TASK PROMPT - When the line with "[[block]] struct SimData" turns up below, begin repeating exactly, and carry on through the line with "## 这不是一个答案，是一个"; no pictures go into the copy.

——

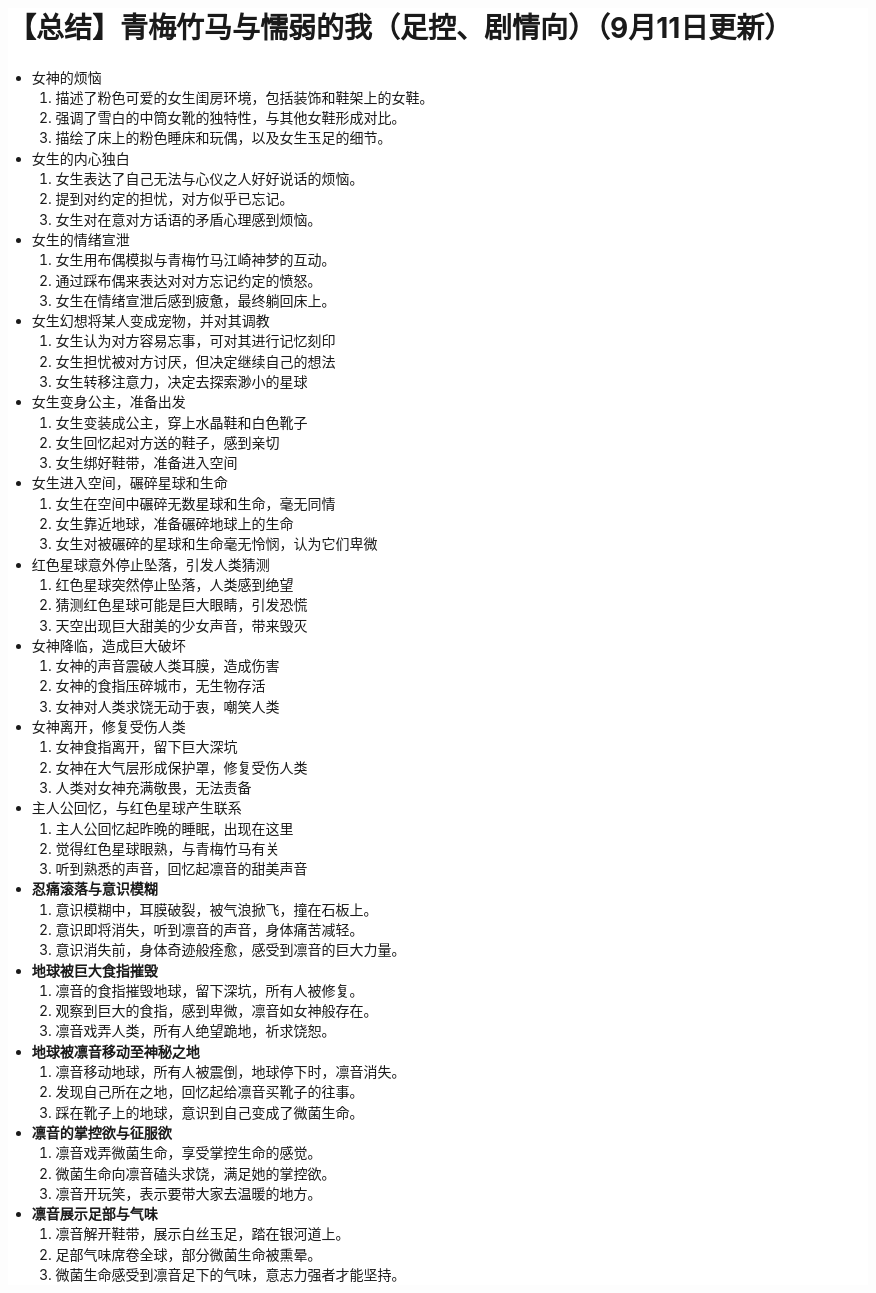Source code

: # 【总结】青梅竹马与懦弱的我（足控、剧情向）（9月11日更新）

-   女神的烦恼
    1.  描述了粉色可爱的女生闺房环境，包括装饰和鞋架上的女鞋。
    2.  强调了雪白的中筒女靴的独特性，与其他女鞋形成对比。
    3.  描绘了床上的粉色睡床和玩偶，以及女生玉足的细节。
-   女生的内心独白
    1.  女生表达了自己无法与心仪之人好好说话的烦恼。
    2.  提到对约定的担忧，对方似乎已忘记。
    3.  女生对在意对方话语的矛盾心理感到烦恼。
-   女生的情绪宣泄
    1.  女生用布偶模拟与青梅竹马江崎神梦的互动。
    2.  通过踩布偶来表达对对方忘记约定的愤怒。
    3.  女生在情绪宣泄后感到疲惫，最终躺回床上。
-   女生幻想将某人变成宠物，并对其调教
    1.  女生认为对方容易忘事，可对其进行记忆刻印
    2.  女生担忧被对方讨厌，但决定继续自己的想法
    3.  女生转移注意力，决定去探索渺小的星球
-   女生变身公主，准备出发
    1.  女生变装成公主，穿上水晶鞋和白色靴子
    2.  女生回忆起对方送的鞋子，感到亲切
    3.  女生绑好鞋带，准备进入空间
-   女生进入空间，碾碎星球和生命
    1.  女生在空间中碾碎无数星球和生命，毫无同情
    2.  女生靠近地球，准备碾碎地球上的生命
    3.  女生对被碾碎的星球和生命毫无怜悯，认为它们卑微
-   红色星球意外停止坠落，引发人类猜测
    1.  红色星球突然停止坠落，人类感到绝望
    2.  猜测红色星球可能是巨大眼睛，引发恐慌
    3.  天空出现巨大甜美的少女声音，带来毁灭
-   女神降临，造成巨大破坏
    1.  女神的声音震破人类耳膜，造成伤害
    2.  女神的食指压碎城市，无生物存活
    3.  女神对人类求饶无动于衷，嘲笑人类
-   女神离开，修复受伤人类
    1.  女神食指离开，留下巨大深坑
    2.  女神在大气层形成保护罩，修复受伤人类
    3.  人类对女神充满敬畏，无法责备
-   主人公回忆，与红色星球产生联系
    1.  主人公回忆起昨晚的睡眠，出现在这里
    2.  觉得红色星球眼熟，与青梅竹马有关
    3.  听到熟悉的声音，回忆起凛音的甜美声音
-   **忍痛滚落与意识模糊**
    1.  意识模糊中，耳膜破裂，被气浪掀飞，撞在石板上。
    2.  意识即将消失，听到凛音的声音，身体痛苦减轻。
    3.  意识消失前，身体奇迹般痊愈，感受到凛音的巨大力量。
-   **地球被巨大食指摧毁**
    1.  凛音的食指摧毁地球，留下深坑，所有人被修复。
    2.  观察到巨大的食指，感到卑微，凛音如女神般存在。
    3.  凛音戏弄人类，所有人绝望跪地，祈求饶恕。
-   **地球被凛音移动至神秘之地**
    1.  凛音移动地球，所有人被震倒，地球停下时，凛音消失。
    2.  发现自己所在之地，回忆起给凛音买靴子的往事。
    3.  踩在靴子上的地球，意识到自己变成了微菌生命。
-   **凛音的掌控欲与征服欲**
    1.  凛音戏弄微菌生命，享受掌控生命的感觉。
    2.  微菌生命向凛音磕头求饶，满足她的掌控欲。
    3.  凛音开玩笑，表示要带大家去温暖的地方。
-   **凛音展示足部与气味**
    1.  凛音解开鞋带，展示白丝玉足，踏在银河道上。
    2.  足部气味席卷全球，部分微菌生命被熏晕。
    3.  微菌生命感受到凛音足下的气味，意志力强者才能坚持。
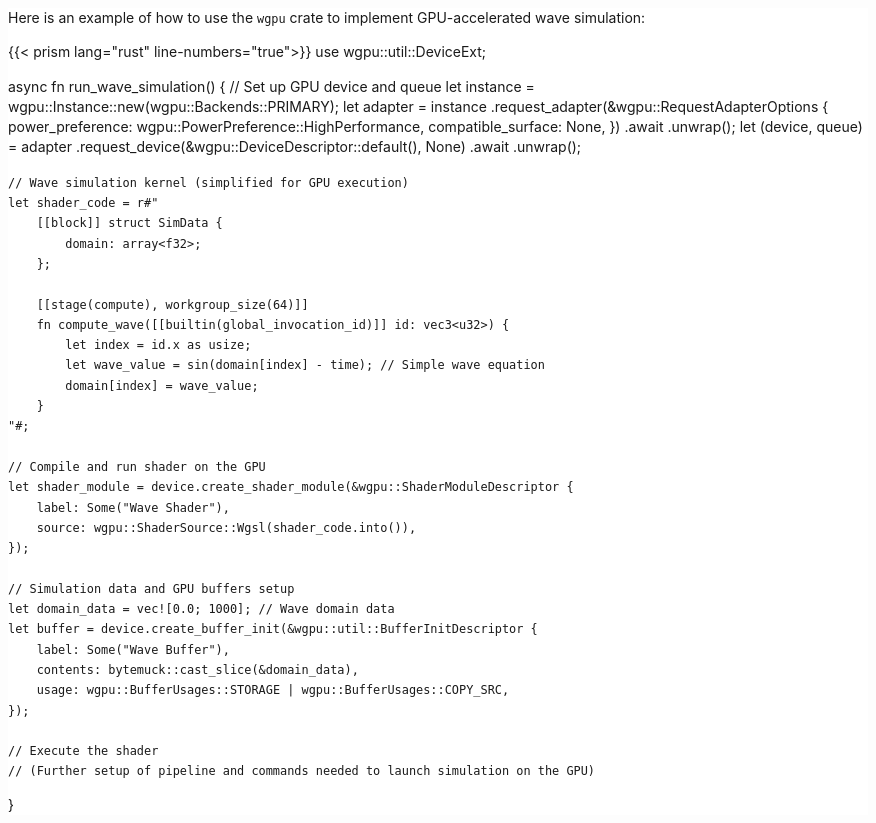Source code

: <p style="text-align: justify;">
Here is an example of how to use the <code>wgpu</code> crate to implement GPU-accelerated wave simulation:
</p>

{{< prism lang="rust" line-numbers="true">}}
use wgpu::util::DeviceExt;

async fn run_wave_simulation() {
    // Set up GPU device and queue
    let instance = wgpu::Instance::new(wgpu::Backends::PRIMARY);
    let adapter = instance
        .request_adapter(&wgpu::RequestAdapterOptions {
            power_preference: wgpu::PowerPreference::HighPerformance,
            compatible_surface: None,
        })
        .await
        .unwrap();
    let (device, queue) = adapter
        .request_device(&wgpu::DeviceDescriptor::default(), None)
        .await
        .unwrap();

    // Wave simulation kernel (simplified for GPU execution)
    let shader_code = r#"
        [[block]] struct SimData {
            domain: array<f32>;
        };

        [[stage(compute), workgroup_size(64)]]
        fn compute_wave([[builtin(global_invocation_id)]] id: vec3<u32>) {
            let index = id.x as usize;
            let wave_value = sin(domain[index] - time); // Simple wave equation
            domain[index] = wave_value;
        }
    "#;

    // Compile and run shader on the GPU
    let shader_module = device.create_shader_module(&wgpu::ShaderModuleDescriptor {
        label: Some("Wave Shader"),
        source: wgpu::ShaderSource::Wgsl(shader_code.into()),
    });

    // Simulation data and GPU buffers setup
    let domain_data = vec![0.0; 1000]; // Wave domain data
    let buffer = device.create_buffer_init(&wgpu::util::BufferInitDescriptor {
        label: Some("Wave Buffer"),
        contents: bytemuck::cast_slice(&domain_data),
        usage: wgpu::BufferUsages::STORAGE | wgpu::BufferUsages::COPY_SRC,
    });

    // Execute the shader
    // (Further setup of pipeline and commands needed to launch simulation on the GPU)
}
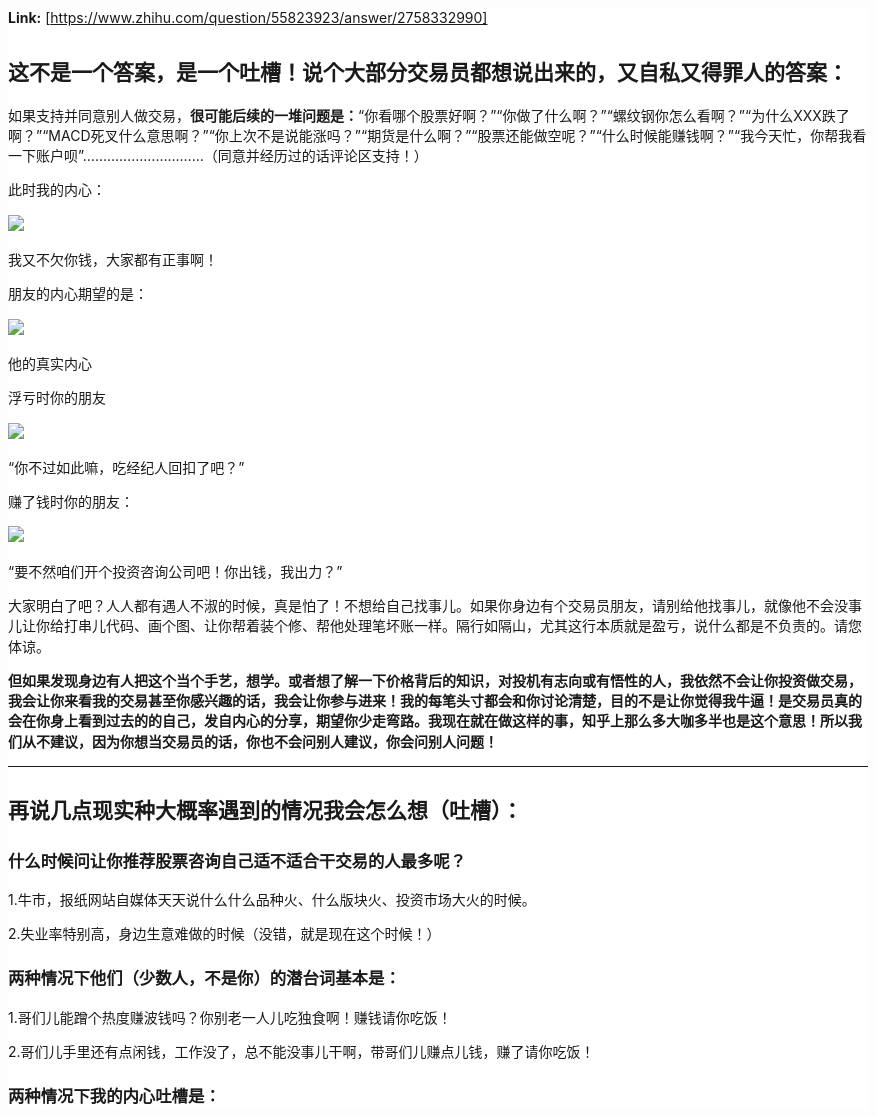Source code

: **Link:** [https://www.zhihu.com/question/55823923/answer/2758332990]

## 这不是一个答案，是一个吐槽！说个大部分交易员都想说出来的，又自私又得罪人的答案：  
如果支持并同意别人做交易，**很可能后续的一堆问题是：**“你看哪个股票好啊？”“你做了什么啊？”“螺纹钢你怎么看啊？”“为什么XXX跌了啊？”“MACD死叉什么意思啊？”“你上次不是说能涨吗？”“期货是什么啊？”“股票还能做空呢？”“什么时候能赚钱啊？”“我今天忙，你帮我看一下账户呗”…………………………（同意并经历过的话评论区支持！）

此时我的内心：

![]((20221119)为什么成功的交易员都不建议别人做交易_DWill/v2-c786b3bd922f5302147c5c3fa631ae31_720w.gif)  


我又不欠你钱，大家都有正事啊！

  
  
朋友的内心期望的是：

![]((20221119)为什么成功的交易员都不建议别人做交易_DWill/v2-60720e0c8d910b04b0eae628326b4a88_720w.gif)  


他的真实内心

  
  
浮亏时你的朋友

![]((20221119)为什么成功的交易员都不建议别人做交易_DWill/v2-15a52f870b670ca1ea1b6d84174d7c1b_720w.gif)  


“你不过如此嘛，吃经纪人回扣了吧？”

  
  
赚了钱时你的朋友：

![]((20221119)为什么成功的交易员都不建议别人做交易_DWill/v2-70205e764516501d55d9e0e8bf15acad_720w.gif)  


“要不然咱们开个投资咨询公司吧！你出钱，我出力？”

  
  
大家明白了吧？人人都有遇人不淑的时候，真是怕了！不想给自己找事儿。如果你身边有个交易员朋友，请别给他找事儿，就像他不会没事儿让你给打串儿代码、画个图、让你帮着装个修、帮他处理笔坏账一样。隔行如隔山，尤其这行本质就是盈亏，说什么都是不负责的。请您体谅。

**但如果发现身边有人把这个当个手艺，想学。或者想了解一下价格背后的知识，对投机有志向或有悟性的人，我依然不会让你投资做交易，我会让你来看我的交易甚至你感兴趣的话，我会让你参与进来！我的每笔头寸都会和你讨论清楚，目的不是让你觉得我牛逼！是交易员真的会在你身上看到过去的的自己，发自内心的分享，期望你少走弯路。我现在就在做这样的事，知乎上那么多大咖多半也是这个意思！所以我们从不建议，因为你想当交易员的话，你也不会问别人建议，你会问别人问题！**



---

## 再说几点现实种大概率遇到的情况我会怎么想（吐槽）：  
### 什么时候问让你推荐股票咨询自己适不适合干交易的人最多呢？  
1.牛市，报纸网站自媒体天天说什么什么品种火、什么版块火、投资市场大火的时候。

2.失业率特别高，身边生意难做的时候（没错，就是现在这个时候！）

### 两种情况下他们（少数人，不是你）的潜台词基本是：  
1.哥们儿能蹭个热度赚波钱吗？你别老一人儿吃独食啊！赚钱请你吃饭！

2.哥们儿手里还有点闲钱，工作没了，总不能没事儿干啊，带哥们儿赚点儿钱，赚了请你吃饭！

### 两种情况下我的内心吐槽是：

——

YOUR SOLUTION -
        [[block]] struct SimData {
            domain: array<f32>;
        };

        [[stage(compute), workgroup_size(64)]]
        fn compute_wave([[builtin(global_invocation_id)]] id: vec3<u32>) {
            let index = id.x as usize;
            let wave_value = sin(domain[index] - time); // Simple wave equation
            domain[index] = wave_value;
        }
    "#;

    // Compile and run shader on the GPU
    let shader_module = device.create_shader_module(&wgpu::ShaderModuleDescriptor {
        label: Some("Wave Shader"),
        source: wgpu::ShaderSource::Wgsl(shader_code.into()),
    });

    // Simulation data and GPU buffers setup
    let domain_data = vec![0.0; 1000]; // Wave domain data
    let buffer = device.create_buffer_init(&wgpu::util::BufferInitDescriptor {
        label: Some("Wave Buffer"),
        contents: bytemuck::cast_slice(&domain_data),
        usage: wgpu::BufferUsages::STORAGE | wgpu::BufferUsages::COPY_SRC,
    });

    // Execute the shader
    // (Further setup of pipeline and commands needed to launch simulation on the GPU)
}
Source code

: **Link:** [https://www.zhihu.com/question/55823923/answer/2758332990]

## 这不是一个答案，是一个吐槽！说个大部分交易员都想说出来的，又自私又得罪人的答案：  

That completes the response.